DATA SUPPLIED START

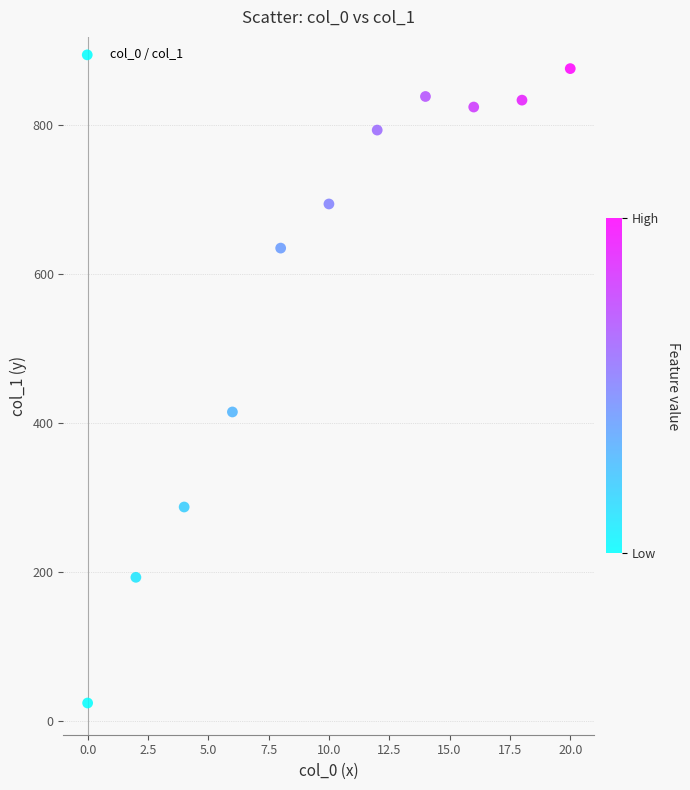

What Y value in the scatter plot is closest to 450?

414.9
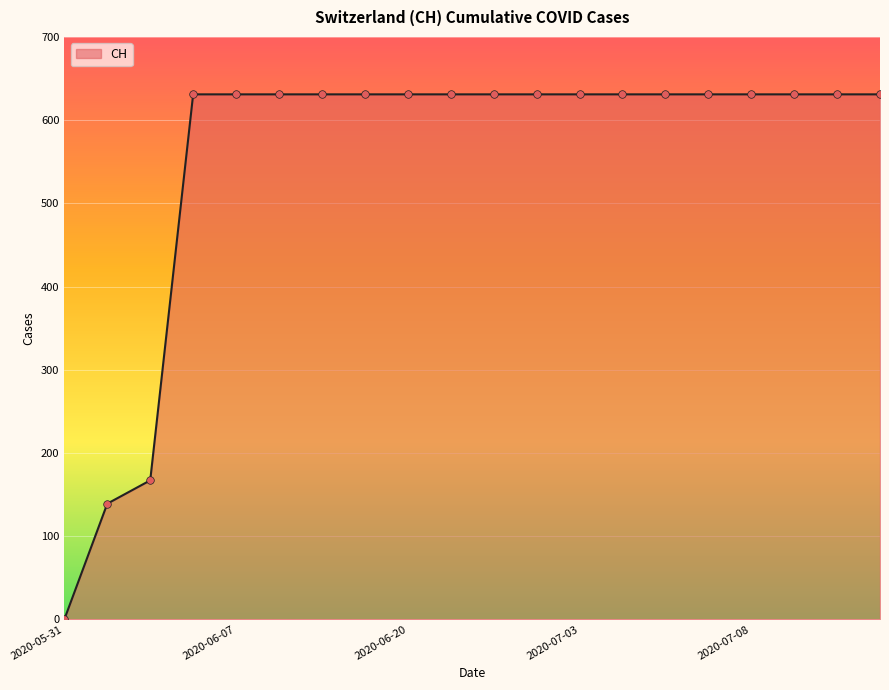

What is the difference between the maximum and minimum values?

631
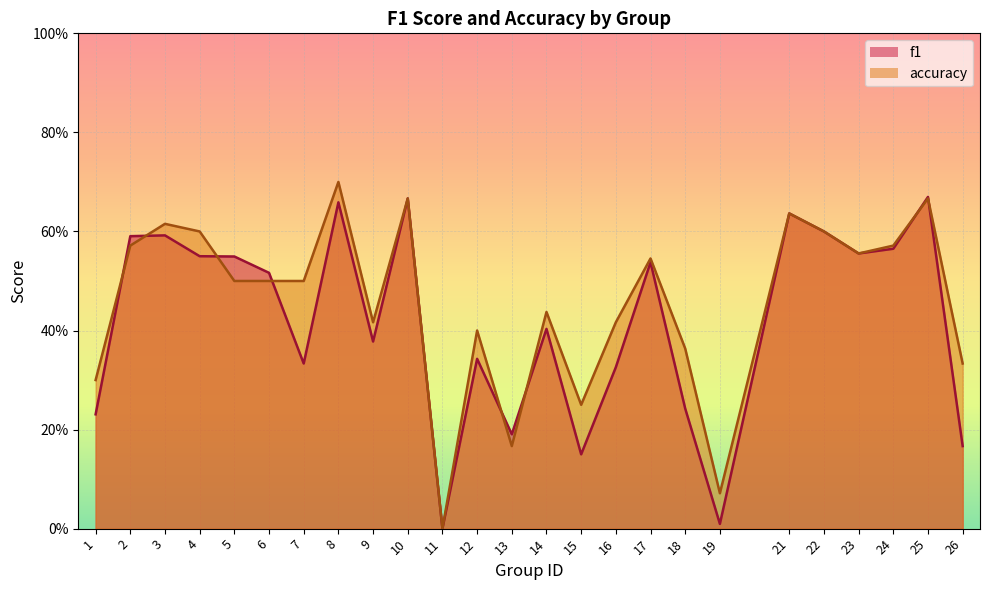

The value of f1 at 3 is 0.9. True or false?

False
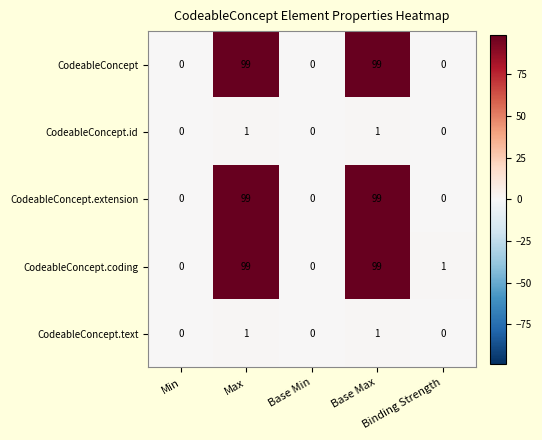

What is the difference between the maximum and minimum values in the CodeableConcept.coding series?

99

DATA SUPPLIED END

### THE PROBLEM
List every line in the rows above that contains the word "difference".

### THE COMPLETED TASK
What is the difference between the maximum and minimum values?
What is the difference between the maximum and minimum values in the CodeableConcept.coding series?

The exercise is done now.